- _Belge bölümü_:
------------------------------
Sermaye bile Türk-İş’ten daha yüksek rakamlar açıklıyor

Türk-İş’in asgari ücret komisyonuna kendi açıkladığı açlık sınırı rakamını vermesine tepki gösteren Akademisyen Özgür Müftüoğlu, bunun işçi sınıfı tarihine ihanet olduğunu söylüyor.

Yeni asgari ücret için tespit komisyonu 11 Aralık’ta toplanacak. Toplantı öncesi yapılan açıklamalarda özellikle Türk-İş’in açıkladığı rakam birçok tepki topladı. Türk-İş masaya 14 bin TL ile pazarlığa oturacağını söylerken aynı Türk-İş açlık sınırını 13 bin 684 TL, yoksulluk sınırını ise 44 bin 573,3 TL olarak açıklamıştı. Türk-İş’in asgari ücret teklifinin açlık sınırında olması tartışma yaratırken bir başka tartışma da asgari ücretin 6 ayda bir belirlenip belirlenmeyeceği üzerinden yürüyor.

Tüm bu tartışmaları akademisyen Özgür Müftüoğlu ANF için değerlendirdi.

Türk-İş masaya 14 bin TL ile pazarlığa oturacağını söyledi ve birçok tepki de topladı. Aslında Türk-İş’in komisyonda aldığı ilk tepki değil bu ama güncel olması bakımından bu açıklamayı nasıl değerlendiriyorsunuz?

Bir sendika önümüzdeki bir yıl için belirlenecek ücrete -ki devletin rakamları hatta Merkez Bankası bile enflasyonu yüzde 60- 61 olarak gösterirken- açlık sınırında bir teklif götürmesi kabul edilemez. Asgari ücret neredeyse bir ortalama ücret haline geldi ülkede. Çünkü çalışanların çok büyük bir kısmı, yüzde 50’ye yakın kısmı asgari ve altında ücret alıyor, diğer kalan kısmı da zaten çeşitli şekillerde bundan etkileniyor. Dolayısıyla Türkiye’deki bütün emekçilerin gelirini büyük ölçüde belirleyen, üzerinde etkili olan bir şey asgari ücret tespiti. Bir sendikanın bugünkü açlık sınırındaki bir düzeyi teklif olarak götürüyor olması işçi sınıfının tarihine ihanettir. MÜSİAD bile daha yüksek rakam açıkladı. Sermaye bile Türk-İş’ten daha yüksek rakamlar açıklıyor.
------------------------------
- _Kayıt alıntıları_:

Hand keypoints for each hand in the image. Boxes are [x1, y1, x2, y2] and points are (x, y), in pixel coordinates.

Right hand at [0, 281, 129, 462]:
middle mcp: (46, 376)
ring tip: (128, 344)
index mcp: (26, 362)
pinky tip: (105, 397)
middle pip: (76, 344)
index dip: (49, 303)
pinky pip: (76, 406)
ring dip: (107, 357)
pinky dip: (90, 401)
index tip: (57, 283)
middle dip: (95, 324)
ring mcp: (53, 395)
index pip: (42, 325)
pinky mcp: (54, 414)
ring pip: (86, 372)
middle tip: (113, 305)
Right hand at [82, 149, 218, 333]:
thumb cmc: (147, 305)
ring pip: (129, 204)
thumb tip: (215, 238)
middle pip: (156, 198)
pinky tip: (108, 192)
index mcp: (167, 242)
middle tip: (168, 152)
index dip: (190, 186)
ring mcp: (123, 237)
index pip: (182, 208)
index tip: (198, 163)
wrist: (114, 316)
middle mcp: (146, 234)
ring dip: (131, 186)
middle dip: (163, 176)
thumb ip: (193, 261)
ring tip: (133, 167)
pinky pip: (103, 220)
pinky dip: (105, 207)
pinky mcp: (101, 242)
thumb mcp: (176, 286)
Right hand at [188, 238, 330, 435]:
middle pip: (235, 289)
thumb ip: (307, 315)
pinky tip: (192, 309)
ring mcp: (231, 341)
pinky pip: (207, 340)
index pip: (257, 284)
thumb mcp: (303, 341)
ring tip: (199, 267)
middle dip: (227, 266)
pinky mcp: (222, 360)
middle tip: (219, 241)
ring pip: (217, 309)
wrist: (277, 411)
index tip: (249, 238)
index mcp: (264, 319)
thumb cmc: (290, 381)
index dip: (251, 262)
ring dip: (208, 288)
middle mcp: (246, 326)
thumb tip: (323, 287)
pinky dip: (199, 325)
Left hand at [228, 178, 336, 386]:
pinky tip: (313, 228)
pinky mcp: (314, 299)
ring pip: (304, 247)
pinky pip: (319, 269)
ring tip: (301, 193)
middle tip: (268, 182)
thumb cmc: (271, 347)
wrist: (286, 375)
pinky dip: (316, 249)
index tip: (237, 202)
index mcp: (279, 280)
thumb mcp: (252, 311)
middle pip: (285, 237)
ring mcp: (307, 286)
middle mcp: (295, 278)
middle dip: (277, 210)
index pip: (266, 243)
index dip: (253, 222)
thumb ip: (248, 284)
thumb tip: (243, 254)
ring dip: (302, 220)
------------------------------
- _Görev listesi_:
A) Asgari ücret haberine göre tespit komisyonu hangi tarihte toplanacak?
B) Asgari ücret haberini son cümlesinden sonra sürdürün.

- _Görev yanıtları_:
A) 11 Aralık'ta.

B)
Ama burada mesele şu; söyleyene değil, söylettirene bakın. Bir sendika yöneticisinin böyle bir teklifi getiriyor olabilmesinin arkasını sorgulamamız gerekir. Normal şartlarda, işçi sınıfının ortalama bir mücadele ortaya koyduğu bir yerde, bir sendikacı çıkıp da bu rakamı teklif edebiliyorsa eğer, o koltukta onu oturtmazlar. Ama maalesef bu da işçi sınıfının bugün içinde bulunduğu hazin durumu gösteriyor. Buna bile karşı çıkarabilecek, ses çıkartabilecek bir işçi sınıfı maalesef bugün yok. Mesela Türk-İş dışında, bu ihaneti net bir şekilde ifade edecek başka sendikalar da yok. Türkiye'deki örgütlü -örgütsüz tüm emekçi kesimleri harekete geçirecek maalesef bir sendikal hareket yok. Dolayısıyla buradaki bütün yükü de açıklamayı yapan Türk-İş’e atmak da haksızlık olur. Çünkü onlar bir sonuçtur.

Peki, asgari ücret tartışmalarının ikinci ayağı da ücretin 6 ayda bir belirlenip belirlenemeyeceği. Bu şartlarda 6 aya karşı çıkılırsa ne olur?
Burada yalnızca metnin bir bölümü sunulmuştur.